As you brainstorm ideas for greening your product development process, let your new quality and sustainability parameters guide your thinking in ways that may have not been on the table before. Try using your new model as the driving force behind your product design team's strategy session for your next project and see what comes out of it.

Let your designers explore out-of-the-box ideas and see what sorts of new discussions arise. Envisioning the future doesn't mean all proposed ideas are realistic today, but it does encourage product developers to dream about what a perfect product looks like to them.

Here are some queries to pose to get the creative juices flowing:

How can we minimize waste at every stage?

Finding uses for manufacturing byproducts is a great way to reduce waste. Think about where your waste may be useful. Can it be used to create energy or serve as a raw material input to another process? Can a product design or process be slightly changed to make previously unusable waste ready for a future life? For example, a dairy farm in western Montana installed two 30,000-gallon anaerobic digester tanks to create its own energy. Additionally, the digested outputs are nitrogen-rich and sold as soil amendments. Quite a story for manure.

Packaging: When considering ways to cut down on waste, consider reducing or eliminating your product packaging. Either move is a great way to cut down on your company's waste. And don't forget about the resources and research available when you become a member of the Sustainable Packaging Coalition (see www.sustainablepackaging.org).
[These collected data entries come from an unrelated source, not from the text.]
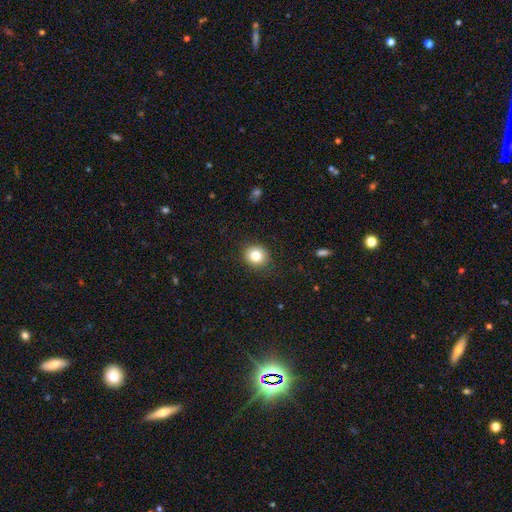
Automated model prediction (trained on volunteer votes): A smooth galaxy with no disk features (83%) that is round (80%). Merging: none (87%).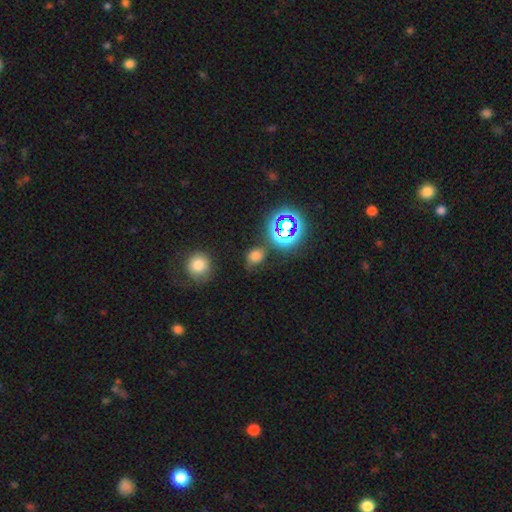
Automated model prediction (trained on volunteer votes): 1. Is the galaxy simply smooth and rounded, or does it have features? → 63% smooth, 30% star or artifact, 8% featured or disk.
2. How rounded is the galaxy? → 53% round, 46% in between, 2% cigar-shaped.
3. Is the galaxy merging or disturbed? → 69% none, 18% minor disturbance, 7% major disturbance, 6% merger.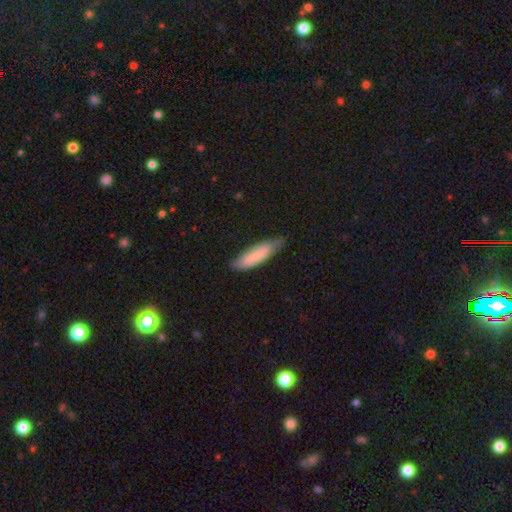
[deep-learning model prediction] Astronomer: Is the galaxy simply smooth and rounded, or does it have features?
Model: smooth — 78%.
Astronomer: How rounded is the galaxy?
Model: cigar-shaped — 65%.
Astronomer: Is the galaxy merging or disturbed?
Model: none — 67%.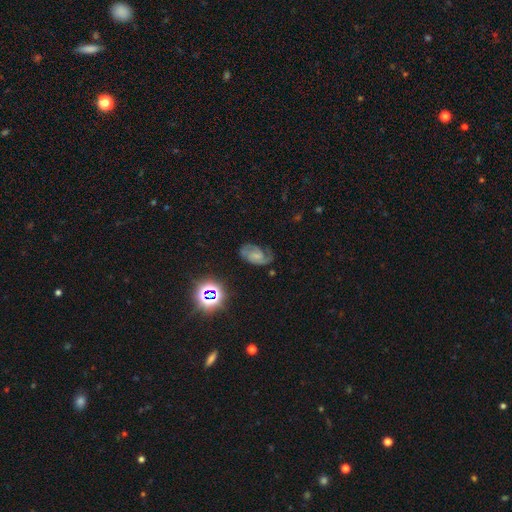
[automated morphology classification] Smooth or featured?
  - featured or disk: 66% *
  - smooth: 21%
  - star or artifact: 13%
Edge-on disk?
  - no: 97% *
  - yes: 3%
Bar?
  - no: 56% *
  - weak: 36%
  - strong: 9%
Spiral arms?
  - yes: 91% *
  - no: 9%
Spiral winding?
  - medium: 47% *
  - tight: 34%
  - loose: 19%
Spiral arm count?
  - 2: 59% *
  - 1: 20%
  - can't tell: 14%
  - 3: 5%
  - 4: 2%
  - more than 4: 1%
Bulge size?
  - small: 47% *
  - none: 27%
  - moderate: 21%
  - large: 4%
  - dominant: 2%
Merging?
  - none: 55% *
  - minor disturbance: 25%
  - major disturbance: 18%
  - merger: 2%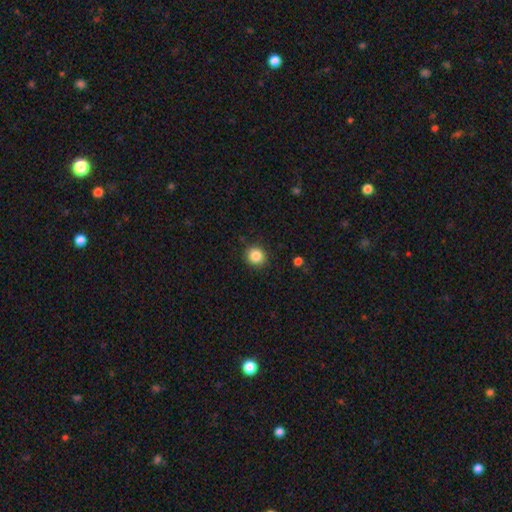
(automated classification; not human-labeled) smooth-or-featured: smooth: 86% | star or artifact: 10% | featured or disk: 4%
  how-rounded: round: 88% | in between: 11% | cigar-shaped: 1%
  merging: none: 89% | minor disturbance: 7% | major disturbance: 2% | merger: 1%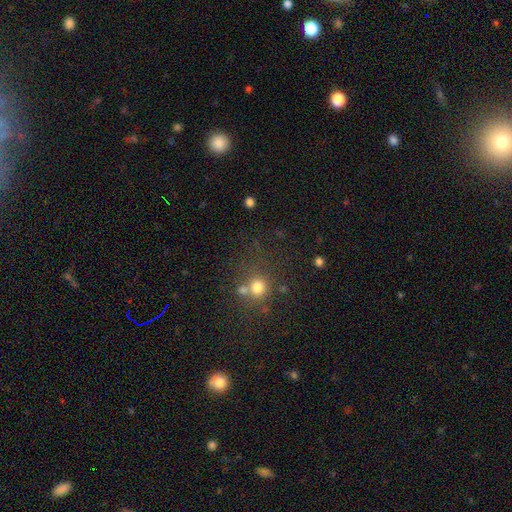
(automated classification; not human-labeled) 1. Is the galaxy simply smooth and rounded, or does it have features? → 49% smooth, 40% star or artifact, 11% featured or disk.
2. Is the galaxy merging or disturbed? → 60% none, 24% merger, 10% minor disturbance, 6% major disturbance.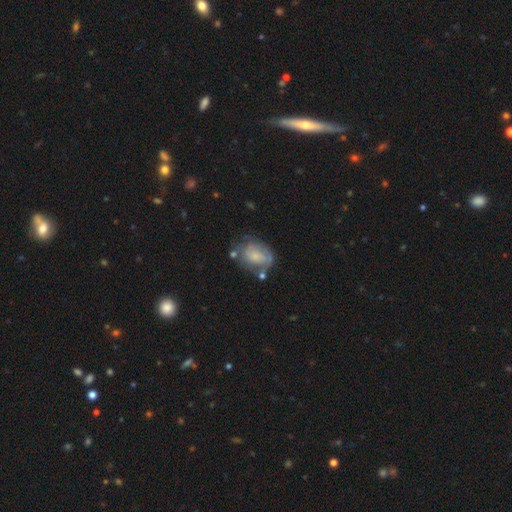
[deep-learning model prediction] smooth-or-featured: featured or disk: 54% | smooth: 38% | star or artifact: 8%
  disk-edge-on: no: 97% | yes: 3%
    bar: no: 70% | weak: 25% | strong: 5%
    has-spiral-arms: yes: 63% | no: 37%
    bulge-size: small: 49% | moderate: 27% | none: 18% | large: 5% | dominant: 2%
  merging: none: 47% | minor disturbance: 27% | major disturbance: 17% | merger: 9%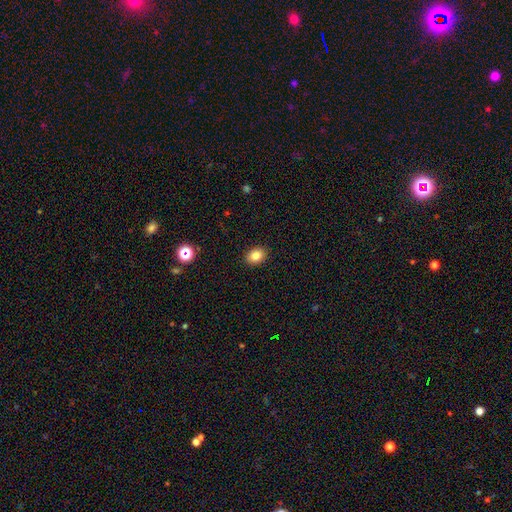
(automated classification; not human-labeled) Smooth or featured? smooth (84%)
How rounded? in between (63%)
Merging? none (91%)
Can we explore new materials, particularly recycled or post-consumer waste materials? If so, by what percentage?

This is an important question to put out there because closed-loop manufacturing (a core component of sustainable product design) is all about using recycled and reclaimed raw materials rather than virgin materials and feeding the product in question into another cycle at its end of life. Continuous recycling of materials is the goal. Responding to growth in the natural lawn and garden market, TerraCycle sells plant food composed of worm detritus. The product is packaged in reused plastic bottles and shipped in boxes that other companies would chuck out.
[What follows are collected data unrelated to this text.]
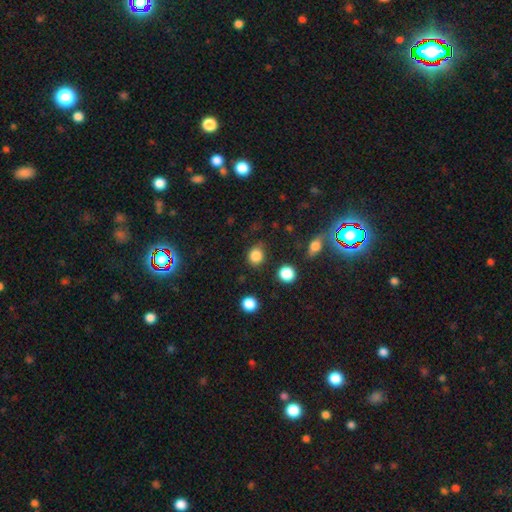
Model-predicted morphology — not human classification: smooth 83%, star or artifact 11%, featured or disk 5%. Down the decision tree: how rounded — round (75%); merging — none (77%).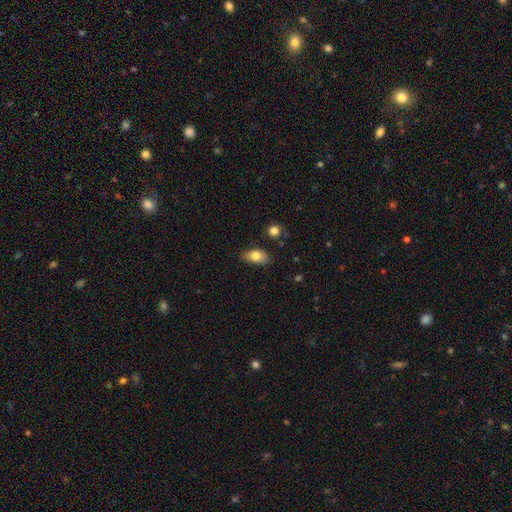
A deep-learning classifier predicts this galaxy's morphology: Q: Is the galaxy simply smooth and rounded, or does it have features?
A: smooth — 79%.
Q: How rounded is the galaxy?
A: in between — 88%.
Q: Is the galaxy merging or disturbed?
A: none — 81%.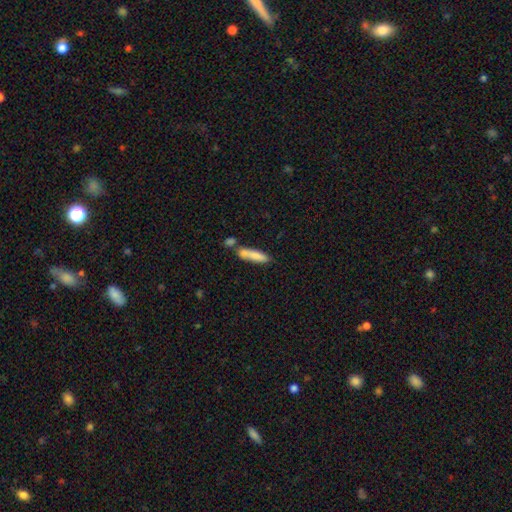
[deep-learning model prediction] Smooth or featured? smooth (77%)
How rounded? cigar-shaped (74%)
Merging? none (43%)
Are the technical and biological nutrients easily seperable?

As explained in "Rethinking How Products Are Designed: Cradle to Cradle (C2C)," considering a product's end of life is critical, and the need to easily separate components for their next lives is a core concept of extended product responsibility and C2C thinking. Can you easily distinguish the biological and technical components in your products? How might you look at your design process if you knew you had to segregate out these two elements at the end of life?
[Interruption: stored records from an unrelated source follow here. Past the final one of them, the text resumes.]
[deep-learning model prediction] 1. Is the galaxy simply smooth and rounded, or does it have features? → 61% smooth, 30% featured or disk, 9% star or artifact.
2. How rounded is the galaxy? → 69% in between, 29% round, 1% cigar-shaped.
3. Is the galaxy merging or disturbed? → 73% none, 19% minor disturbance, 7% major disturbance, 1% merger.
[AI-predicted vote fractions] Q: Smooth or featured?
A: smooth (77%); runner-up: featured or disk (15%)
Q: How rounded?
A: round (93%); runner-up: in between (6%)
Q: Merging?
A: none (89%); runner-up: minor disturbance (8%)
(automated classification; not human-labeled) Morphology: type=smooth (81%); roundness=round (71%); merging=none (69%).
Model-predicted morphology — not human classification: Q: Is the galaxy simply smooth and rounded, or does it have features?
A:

Is our product easy to disassemble and therefore able to serve as a component for another like-kind product or the next generation of a similar product?

An office chair constructed of natural fibers and fillers that are grafted to postindustrial steel tubing can easily be disassembled at life's end because of the attachment choices made in the design phases (the natural coverings attach to the steel tubing with a snap system). At end of life, the natural fabrics are detached and sent to the compost bin, and the steel tubing is reused for the next generation of office furniture.

eWaste: Don't forget about hazardous waste and e-waste issues. Think of ways to mitigate hazardous waste issues by using more natural alternatives and consider the recyclability of any electronics you use and/or produce. Disposing of hazardous waste is incredibly expensive, and eliminating this step will almost always decrease costs for your company.

Can we cut greenhouse gas emissions as part of the manufacturing process?

Decreasing energy used is obviously very important. Consider ways your company can decrease weight for shipping purposes and think about where you can decrease the need for heating, cooling, machining, and the like.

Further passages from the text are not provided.